_LISTED RECORDS:_
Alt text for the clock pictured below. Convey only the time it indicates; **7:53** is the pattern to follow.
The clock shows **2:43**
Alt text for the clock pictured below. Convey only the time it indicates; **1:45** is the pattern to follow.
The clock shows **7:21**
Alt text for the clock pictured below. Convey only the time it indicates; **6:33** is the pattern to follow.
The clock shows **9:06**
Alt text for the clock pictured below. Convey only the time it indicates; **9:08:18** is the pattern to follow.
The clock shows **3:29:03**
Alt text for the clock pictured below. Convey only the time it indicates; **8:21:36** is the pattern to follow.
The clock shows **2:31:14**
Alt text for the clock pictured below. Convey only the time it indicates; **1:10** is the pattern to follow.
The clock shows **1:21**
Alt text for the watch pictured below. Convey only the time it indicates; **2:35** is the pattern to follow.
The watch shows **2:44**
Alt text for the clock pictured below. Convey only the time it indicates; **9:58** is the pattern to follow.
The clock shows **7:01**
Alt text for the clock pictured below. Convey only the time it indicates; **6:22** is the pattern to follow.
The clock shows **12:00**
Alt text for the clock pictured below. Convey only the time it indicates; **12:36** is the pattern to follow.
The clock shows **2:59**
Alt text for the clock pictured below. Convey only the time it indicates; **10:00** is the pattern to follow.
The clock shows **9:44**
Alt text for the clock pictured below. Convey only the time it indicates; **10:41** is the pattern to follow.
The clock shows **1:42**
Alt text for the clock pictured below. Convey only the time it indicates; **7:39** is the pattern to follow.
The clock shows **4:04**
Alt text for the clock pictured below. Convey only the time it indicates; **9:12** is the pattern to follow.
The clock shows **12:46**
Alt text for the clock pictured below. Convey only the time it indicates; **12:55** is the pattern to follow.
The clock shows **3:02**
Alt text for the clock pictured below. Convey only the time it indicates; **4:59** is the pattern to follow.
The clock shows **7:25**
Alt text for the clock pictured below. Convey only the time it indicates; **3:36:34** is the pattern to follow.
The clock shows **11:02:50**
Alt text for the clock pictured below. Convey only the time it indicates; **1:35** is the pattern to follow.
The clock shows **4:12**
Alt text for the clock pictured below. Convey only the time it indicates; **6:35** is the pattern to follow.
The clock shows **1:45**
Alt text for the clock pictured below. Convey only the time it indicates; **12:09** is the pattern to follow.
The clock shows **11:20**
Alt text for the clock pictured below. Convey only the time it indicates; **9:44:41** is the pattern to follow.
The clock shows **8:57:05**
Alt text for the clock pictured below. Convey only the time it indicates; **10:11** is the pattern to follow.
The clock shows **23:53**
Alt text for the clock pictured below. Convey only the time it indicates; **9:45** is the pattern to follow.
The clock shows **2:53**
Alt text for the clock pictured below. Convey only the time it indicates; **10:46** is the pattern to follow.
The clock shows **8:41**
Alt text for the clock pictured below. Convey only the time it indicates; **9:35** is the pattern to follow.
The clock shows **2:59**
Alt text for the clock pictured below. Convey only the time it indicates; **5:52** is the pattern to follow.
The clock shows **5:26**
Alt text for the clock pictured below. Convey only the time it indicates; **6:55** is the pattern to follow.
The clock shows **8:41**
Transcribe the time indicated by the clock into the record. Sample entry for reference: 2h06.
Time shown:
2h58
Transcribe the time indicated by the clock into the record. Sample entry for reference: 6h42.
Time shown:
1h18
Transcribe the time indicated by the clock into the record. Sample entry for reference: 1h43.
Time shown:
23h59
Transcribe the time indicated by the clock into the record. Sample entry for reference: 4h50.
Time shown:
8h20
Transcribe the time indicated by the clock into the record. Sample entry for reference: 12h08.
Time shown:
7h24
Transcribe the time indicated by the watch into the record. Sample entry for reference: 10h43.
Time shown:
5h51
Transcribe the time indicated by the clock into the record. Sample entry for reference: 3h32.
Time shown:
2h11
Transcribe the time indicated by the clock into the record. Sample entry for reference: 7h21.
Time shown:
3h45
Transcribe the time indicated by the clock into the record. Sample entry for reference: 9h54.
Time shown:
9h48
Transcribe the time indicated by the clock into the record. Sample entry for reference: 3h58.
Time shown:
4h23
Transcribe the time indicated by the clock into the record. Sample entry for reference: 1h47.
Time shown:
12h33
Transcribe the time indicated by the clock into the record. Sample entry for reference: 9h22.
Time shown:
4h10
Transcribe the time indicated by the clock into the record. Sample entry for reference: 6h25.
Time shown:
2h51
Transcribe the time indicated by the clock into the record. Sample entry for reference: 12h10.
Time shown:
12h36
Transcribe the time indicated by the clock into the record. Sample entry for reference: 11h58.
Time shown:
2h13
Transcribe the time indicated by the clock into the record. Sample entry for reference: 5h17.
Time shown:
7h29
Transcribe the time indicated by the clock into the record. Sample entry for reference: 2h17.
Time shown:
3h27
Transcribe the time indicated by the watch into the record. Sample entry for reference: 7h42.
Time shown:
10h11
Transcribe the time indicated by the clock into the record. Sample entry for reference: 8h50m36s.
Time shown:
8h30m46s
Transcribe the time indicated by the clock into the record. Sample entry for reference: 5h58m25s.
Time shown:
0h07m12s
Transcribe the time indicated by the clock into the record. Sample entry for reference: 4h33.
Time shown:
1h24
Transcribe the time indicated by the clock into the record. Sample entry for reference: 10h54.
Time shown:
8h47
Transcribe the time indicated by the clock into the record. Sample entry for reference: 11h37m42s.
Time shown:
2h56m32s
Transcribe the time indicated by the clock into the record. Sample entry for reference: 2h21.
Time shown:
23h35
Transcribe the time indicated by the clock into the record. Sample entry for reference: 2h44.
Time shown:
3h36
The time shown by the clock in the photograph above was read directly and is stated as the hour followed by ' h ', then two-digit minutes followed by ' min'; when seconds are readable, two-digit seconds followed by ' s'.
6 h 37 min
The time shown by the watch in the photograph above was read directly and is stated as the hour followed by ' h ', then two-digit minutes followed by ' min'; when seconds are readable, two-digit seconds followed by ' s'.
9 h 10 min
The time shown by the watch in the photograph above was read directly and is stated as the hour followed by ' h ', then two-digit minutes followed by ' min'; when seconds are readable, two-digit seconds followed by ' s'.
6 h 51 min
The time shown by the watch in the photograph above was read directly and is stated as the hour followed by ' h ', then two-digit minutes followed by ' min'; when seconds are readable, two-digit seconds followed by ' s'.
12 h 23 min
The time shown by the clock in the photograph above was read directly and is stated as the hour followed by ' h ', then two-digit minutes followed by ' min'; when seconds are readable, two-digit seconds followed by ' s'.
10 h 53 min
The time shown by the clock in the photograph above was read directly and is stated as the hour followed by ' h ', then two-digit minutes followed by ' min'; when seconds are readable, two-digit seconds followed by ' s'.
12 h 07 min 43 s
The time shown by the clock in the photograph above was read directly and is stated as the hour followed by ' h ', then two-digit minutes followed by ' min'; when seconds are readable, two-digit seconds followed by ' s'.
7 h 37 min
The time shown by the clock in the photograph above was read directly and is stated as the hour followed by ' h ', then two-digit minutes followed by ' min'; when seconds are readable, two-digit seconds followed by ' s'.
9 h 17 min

_PROBLEM DESCRIPTION:_
Rewrite all of the data above, changing every instance of "clock" to "timepiece" and keeping everything else the same.

_ANSWER IN FULL:_
Alt text for the timepiece pictured below. Convey only the time it indicates; **7:53** is the pattern to follow.
The timepiece shows **2:43**
Alt text for the timepiece pictured below. Convey only the time it indicates; **1:45** is the pattern to follow.
The timepiece shows **7:21**
Alt text for the timepiece pictured below. Convey only the time it indicates; **6:33** is the pattern to follow.
The timepiece shows **9:06**
Alt text for the timepiece pictured below. Convey only the time it indicates; **9:08:18** is the pattern to follow.
The timepiece shows **3:29:03**
Alt text for the timepiece pictured below. Convey only the time it indicates; **8:21:36** is the pattern to follow.
The timepiece shows **2:31:14**
Alt text for the timepiece pictured below. Convey only the time it indicates; **1:10** is the pattern to follow.
The timepiece shows **1:21**
Alt text for the watch pictured below. Convey only the time it indicates; **2:35** is the pattern to follow.
The watch shows **2:44**
Alt text for the timepiece pictured below. Convey only the time it indicates; **9:58** is the pattern to follow.
The timepiece shows **7:01**
Alt text for the timepiece pictured below. Convey only the time it indicates; **6:22** is the pattern to follow.
The timepiece shows **12:00**
Alt text for the timepiece pictured below. Convey only the time it indicates; **12:36** is the pattern to follow.
The timepiece shows **2:59**
Alt text for the timepiece pictured below. Convey only the time it indicates; **10:00** is the pattern to follow.
The timepiece shows **9:44**
Alt text for the timepiece pictured below. Convey only the time it indicates; **10:41** is the pattern to follow.
The timepiece shows **1:42**
Alt text for the timepiece pictured below. Convey only the time it indicates; **7:39** is the pattern to follow.
The timepiece shows **4:04**
Alt text for the timepiece pictured below. Convey only the time it indicates; **9:12** is the pattern to follow.
The timepiece shows **12:46**
Alt text for the timepiece pictured below. Convey only the time it indicates; **12:55** is the pattern to follow.
The timepiece shows **3:02**
Alt text for the timepiece pictured below. Convey only the time it indicates; **4:59** is the pattern to follow.
The timepiece shows **7:25**
Alt text for the timepiece pictured below. Convey only the time it indicates; **3:36:34** is the pattern to follow.
The timepiece shows **11:02:50**
Alt text for the timepiece pictured below. Convey only the time it indicates; **1:35** is the pattern to follow.
The timepiece shows **4:12**
Alt text for the timepiece pictured below. Convey only the time it indicates; **6:35** is the pattern to follow.
The timepiece shows **1:45**
Alt text for the timepiece pictured below. Convey only the time it indicates; **12:09** is the pattern to follow.
The timepiece shows **11:20**
Alt text for the timepiece pictured below. Convey only the time it indicates; **9:44:41** is the pattern to follow.
The timepiece shows **8:57:05**
Alt text for the timepiece pictured below. Convey only the time it indicates; **10:11** is the pattern to follow.
The timepiece shows **23:53**
Alt text for the timepiece pictured below. Convey only the time it indicates; **9:45** is the pattern to follow.
The timepiece shows **2:53**
Alt text for the timepiece pictured below. Convey only the time it indicates; **10:46** is the pattern to follow.
The timepiece shows **8:41**
Alt text for the timepiece pictured below. Convey only the time it indicates; **9:35** is the pattern to follow.
The timepiece shows **2:59**
Alt text for the timepiece pictured below. Convey only the time it indicates; **5:52** is the pattern to follow.
The timepiece shows **5:26**
Alt text for the timepiece pictured below. Convey only the time it indicates; **6:55** is the pattern to follow.
The timepiece shows **8:41**
Transcribe the time indicated by the timepiece into the record. Sample entry for reference: 2h06.
Time shown:
2h58
Transcribe the time indicated by the timepiece into the record. Sample entry for reference: 6h42.
Time shown:
1h18
Transcribe the time indicated by the timepiece into the record. Sample entry for reference: 1h43.
Time shown:
23h59
Transcribe the time indicated by the timepiece into the record. Sample entry for reference: 4h50.
Time shown:
8h20
Transcribe the time indicated by the timepiece into the record. Sample entry for reference: 12h08.
Time shown:
7h24
Transcribe the time indicated by the watch into the record. Sample entry for reference: 10h43.
Time shown:
5h51
Transcribe the time indicated by the timepiece into the record. Sample entry for reference: 3h32.
Time shown:
2h11
Transcribe the time indicated by the timepiece into the record. Sample entry for reference: 7h21.
Time shown:
3h45
Transcribe the time indicated by the timepiece into the record. Sample entry for reference: 9h54.
Time shown:
9h48
Transcribe the time indicated by the timepiece into the record. Sample entry for reference: 3h58.
Time shown:
4h23
Transcribe the time indicated by the timepiece into the record. Sample entry for reference: 1h47.
Time shown:
12h33
Transcribe the time indicated by the timepiece into the record. Sample entry for reference: 9h22.
Time shown:
4h10
Transcribe the time indicated by the timepiece into the record. Sample entry for reference: 6h25.
Time shown:
2h51
Transcribe the time indicated by the timepiece into the record. Sample entry for reference: 12h10.
Time shown:
12h36
Transcribe the time indicated by the timepiece into the record. Sample entry for reference: 11h58.
Time shown:
2h13
Transcribe the time indicated by the timepiece into the record. Sample entry for reference: 5h17.
Time shown:
7h29
Transcribe the time indicated by the timepiece into the record. Sample entry for reference: 2h17.
Time shown:
3h27
Transcribe the time indicated by the watch into the record. Sample entry for reference: 7h42.
Time shown:
10h11
Transcribe the time indicated by the timepiece into the record. Sample entry for reference: 8h50m36s.
Time shown:
8h30m46s
Transcribe the time indicated by the timepiece into the record. Sample entry for reference: 5h58m25s.
Time shown:
0h07m12s
Transcribe the time indicated by the timepiece into the record. Sample entry for reference: 4h33.
Time shown:
1h24
Transcribe the time indicated by the timepiece into the record. Sample entry for reference: 10h54.
Time shown:
8h47
Transcribe the time indicated by the timepiece into the record. Sample entry for reference: 11h37m42s.
Time shown:
2h56m32s
Transcribe the time indicated by the timepiece into the record. Sample entry for reference: 2h21.
Time shown:
23h35
Transcribe the time indicated by the timepiece into the record. Sample entry for reference: 2h44.
Time shown:
3h36
The time shown by the timepiece in the photograph above was read directly and is stated as the hour followed by ' h ', then two-digit minutes followed by ' min'; when seconds are readable, two-digit seconds followed by ' s'.
6 h 37 min
The time shown by the watch in the photograph above was read directly and is stated as the hour followed by ' h ', then two-digit minutes followed by ' min'; when seconds are readable, two-digit seconds followed by ' s'.
9 h 10 min
The time shown by the watch in the photograph above was read directly and is stated as the hour followed by ' h ', then two-digit minutes followed by ' min'; when seconds are readable, two-digit seconds followed by ' s'.
6 h 51 min
The time shown by the watch in the photograph above was read directly and is stated as the hour followed by ' h ', then two-digit minutes followed by ' min'; when seconds are readable, two-digit seconds followed by ' s'.
12 h 23 min
The time shown by the timepiece in the photograph above was read directly and is stated as the hour followed by ' h ', then two-digit minutes followed by ' min'; when seconds are readable, two-digit seconds followed by ' s'.
10 h 53 min
The time shown by the timepiece in the photograph above was read directly and is stated as the hour followed by ' h ', then two-digit minutes followed by ' min'; when seconds are readable, two-digit seconds followed by ' s'.
12 h 07 min 43 s
The time shown by the timepiece in the photograph above was read directly and is stated as the hour followed by ' h ', then two-digit minutes followed by ' min'; when seconds are readable, two-digit seconds followed by ' s'.
7 h 37 min
The time shown by the timepiece in the photograph above was read directly and is stated as the hour followed by ' h ', then two-digit minutes followed by ' min'; when seconds are readable, two-digit seconds followed by ' s'.
9 h 17 min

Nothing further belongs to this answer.